In one of the many fascinating portraits sketched by neurologist Oliver Sacks we see what could be described as a metaphor for the Christian life.  Tourette’s Syndrome is a bizarre mental disorder that causes victims to have any number of physical and verbal tics.  Some Tourettic people have constant facial twitches, others find themselves uncontrollably uttering verbal whoops, beeps, and sometimes also raunchy swear words.  One man with Tourette’s whom Dr.

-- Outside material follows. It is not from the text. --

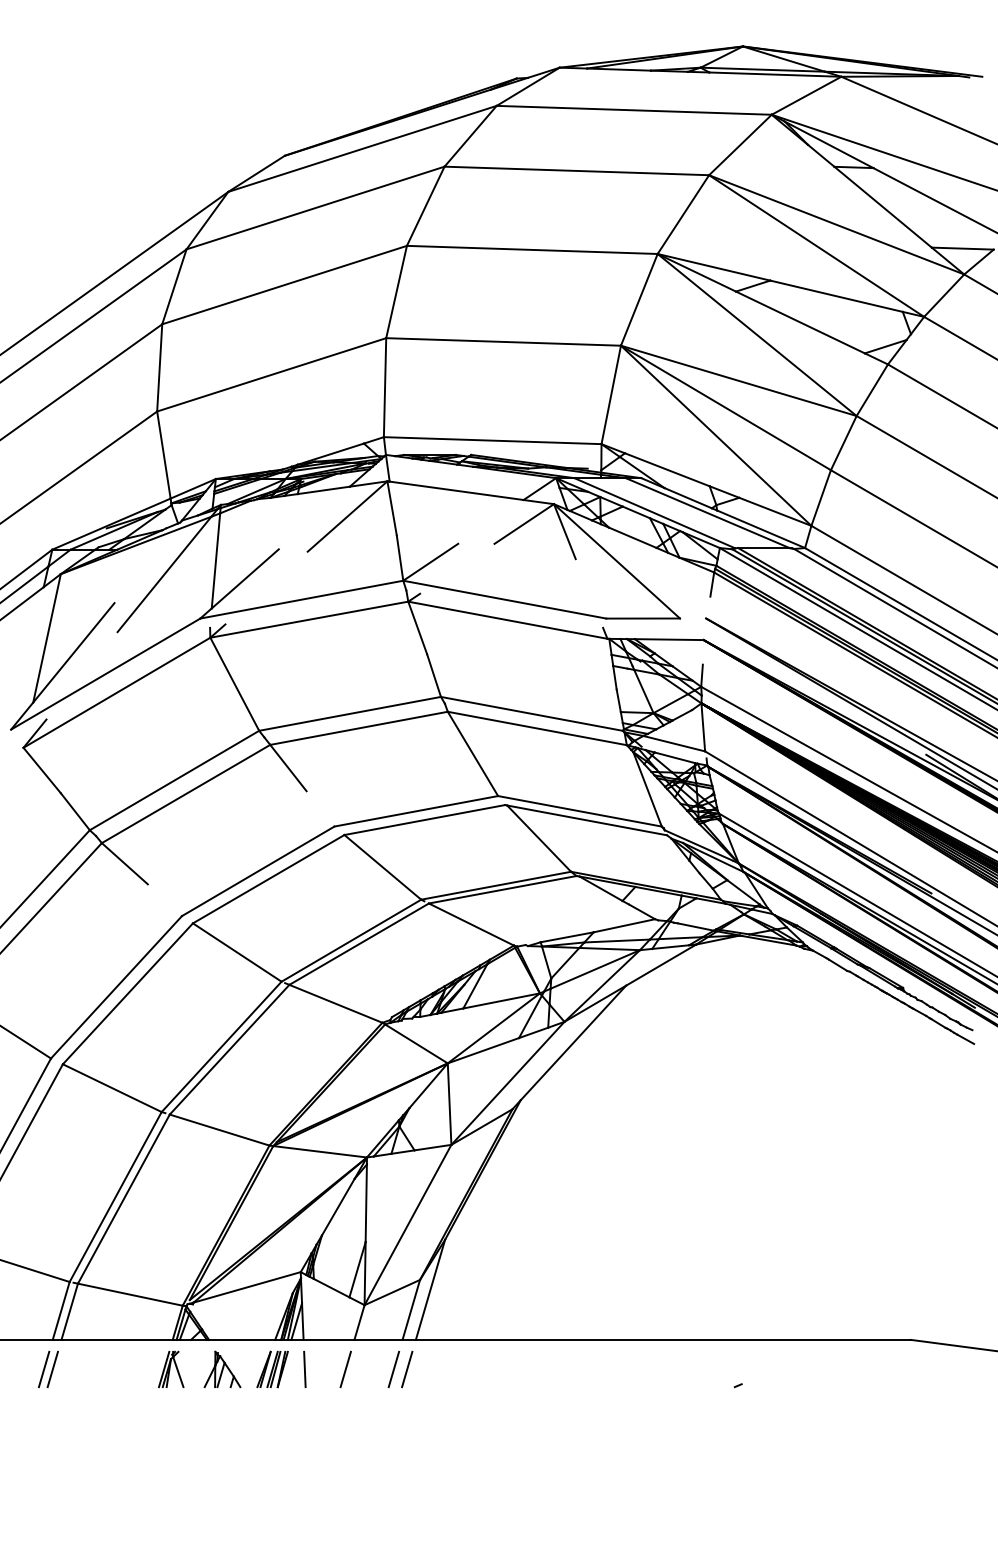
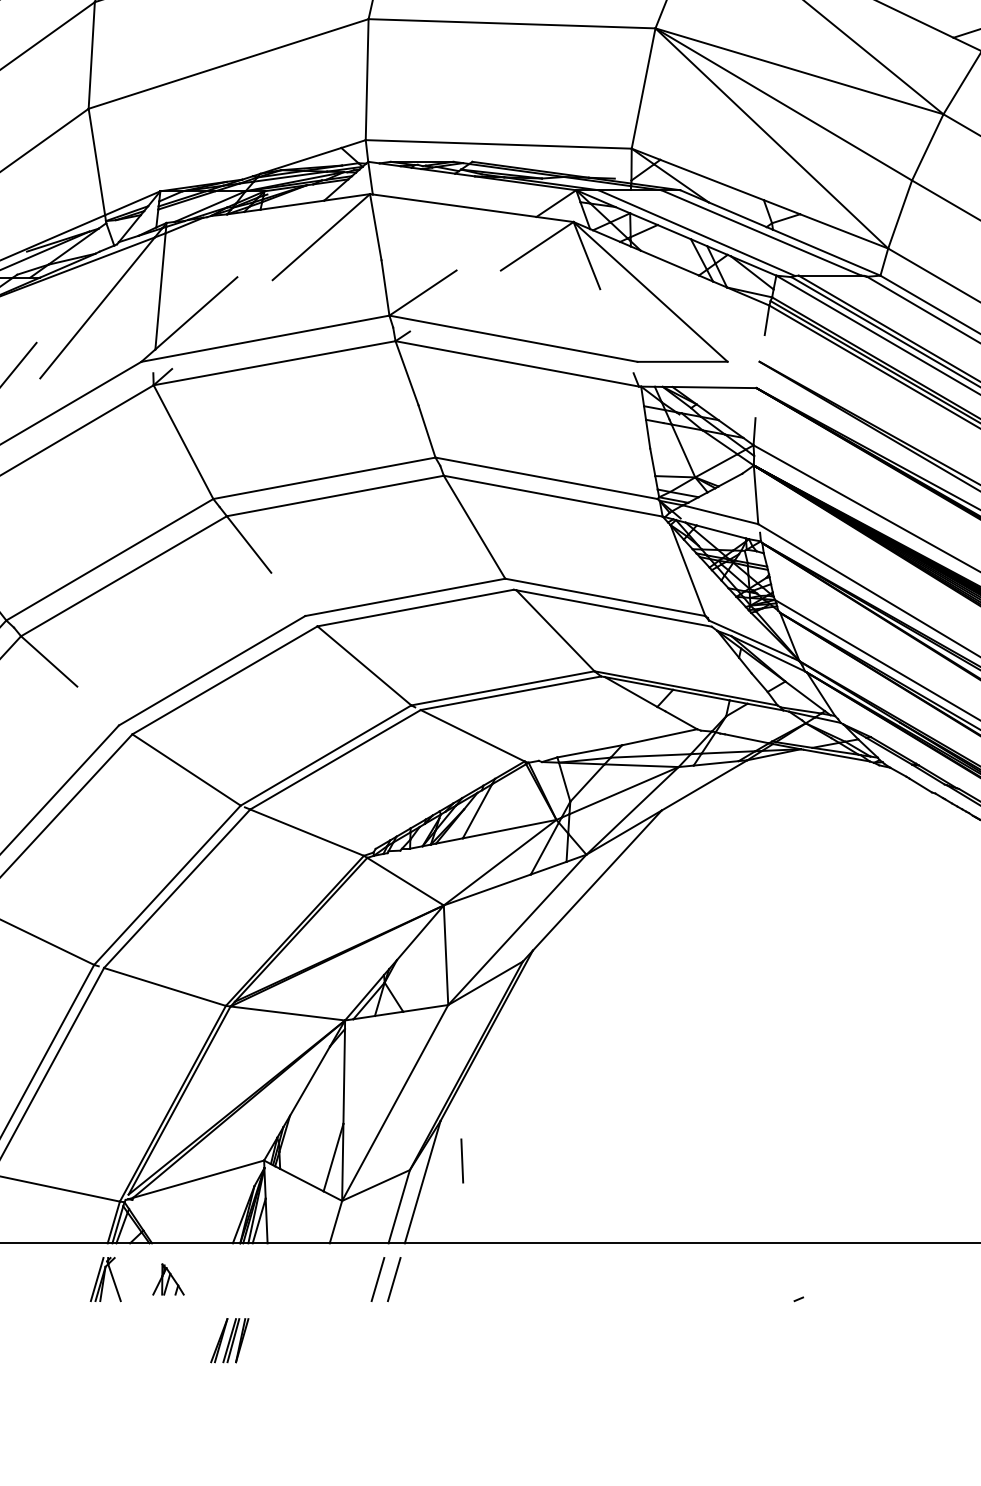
part: (222, 1369) -> (168, 1279), size x0.7
part: (272, 1369) -> (229, 1340), moved
line: (304, 1369) -> (461, 1161), moved
line: (345, 1369) -> (318, 1279), removed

Sacks knew was given to deep, lunging bows toward the ground, a few verbal shouts, and also an obsessive-compulsive type adjusting and readjusting of his glasses.  The kicker is that the man is a skilled surgeon!  Somehow and for some unknown reason, when he dons mask and gown and enters the operating room, all of his tics disappear for the duration of the surgery.  He loses himself in that role and he does so totally.  When the surgery is finished, he returns to his odd quirks of glasses adjustment, shouts, and bows.

Sacks did not make any spiritual comments on this, of course, yet I find this doctor a very intriguing example of what it can mean to “lose yourself” in a role.  There really can be a great transformation of your life when you are focused on just one thing–focused to the point that bad traits disappear even as the performing of normal tasks becomes all the more meaningful and remarkable.

Something like that is our Christian goal as we travel the way that just is Jesus.  We lose ourselves in the Savior and are transformed.  We do follow his Way, even though it leads to and through a cross.  And we do see that Jesus and the Father are one and that we can become one with both through baptism and then living out that identity every day.  We will be changed.  Our old selves will wither away.  Thanks be to God!